Effect of symmetry breaking on altermagnetism in CrSb and Formation of fragmented nodal curves

TL;DR

This study investigates how symmetry breaking in CrSb and related structures influences altermagnetism, leading to the formation of fragmented nodal curves and potential for anomalous Hall effects, with implications for quantum device applications.

Contribution

It reveals the formation of fragmented nodal curves due to reduced symmetry in altermagnetic CrSb, validated by DFT and strain analysis, expanding understanding of symmetry effects on altermagnetism.

Findings

Symmetry reduction from six-fold to two-fold induces FNCs.

FNCs are band-specific and can manifest AHC.

Strain and doping influence FNC formation and properties.

Abstract

Phenomena concerning altermagnets have opened up a window for unconventional analysis of the momentum space spin polarization (MSSP) of antiferromagnetic materials. Taking the example of one of the widely investigated altermagnets, CrSb, we explore the underlying mechanisms leading to the formation or breaking of altermagnetism. With the aid of DFT calculation and symmetry analysis, we study the behavior of MSSP in the altermagnetic bands of pristine CrSb, along with a few model structures designed from the pristine one by hypothetical vacancy engineering and interstitial doping. We show that the six-fold rotational symmetry of the pristine CrSb can be reduced to a two-fold rotational symmetry via vacancy and doping engineering. We discover the formation of fragmented nodal curves (FNCs) across the Brillouin zone when in an altermagnetic material when the symmetry is restricted to two-fold rotation.

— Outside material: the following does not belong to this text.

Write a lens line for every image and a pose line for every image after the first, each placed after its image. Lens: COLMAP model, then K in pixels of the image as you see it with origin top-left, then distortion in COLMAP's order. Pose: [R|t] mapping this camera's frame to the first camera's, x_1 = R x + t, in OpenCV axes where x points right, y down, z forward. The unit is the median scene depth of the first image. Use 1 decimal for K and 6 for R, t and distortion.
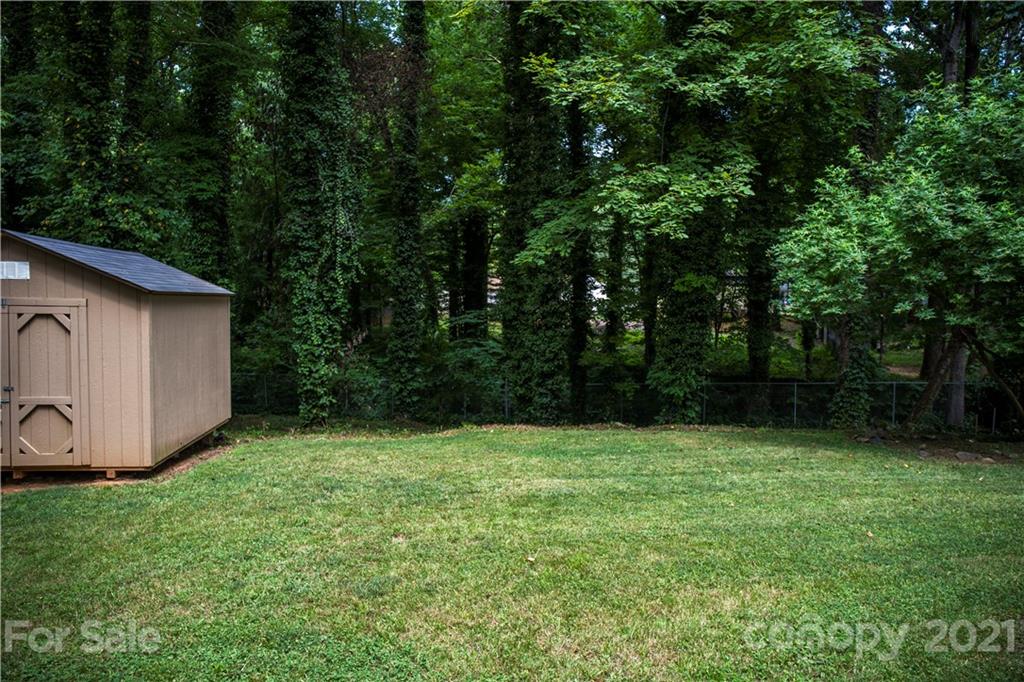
lens RADIAL K [[737.3, 0, 516.4], [0, 737.3, 338.9], [0, 0, 1]] dist [-0.077973, 0.093067]
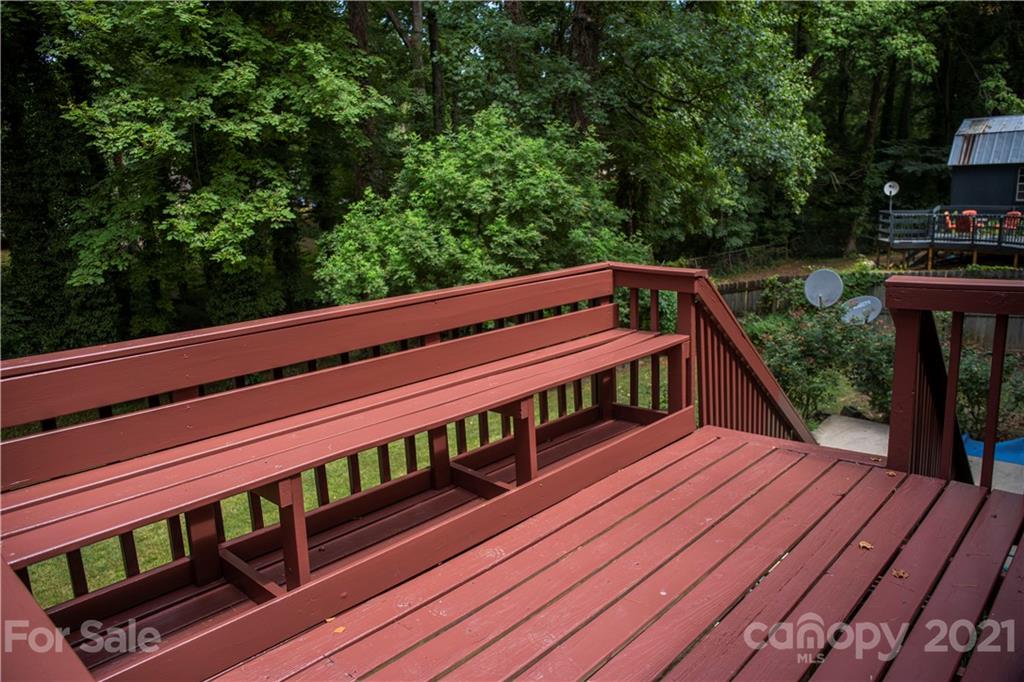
lens RADIAL K [[715.2, 0, 504.1], [0, 715.2, 335.8], [0, 0, 1]] dist [-0.072433, 0.060331]
pose [[0.804301, -0.176063, 0.567540, -0.106014], [0.082776, 0.978982, 0.186393, -0.198642], [-0.588429, -0.102938, 0.801970, -0.191414]]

Unlike the typical nodal planes and axes, the location of the FNCs in the momentum space is found to be band-specific. The formation of FNCs is further validated by introducing uniaxial strain to CrSb and by examining the band structure of RbMnPO$_4$, as they both exhibit a two-fold rotational symmetry responsible for altermagnetism. We observe that, unlike the pristine case, these FNCs have the potential to manifest anomalous Hall conductivities (AHC), while the N\'eel vector orients along both in-plane and out-of-plane directions. This flexibility of the AHC will pave the way for the application of altermagnets in the futuristic quantum devices.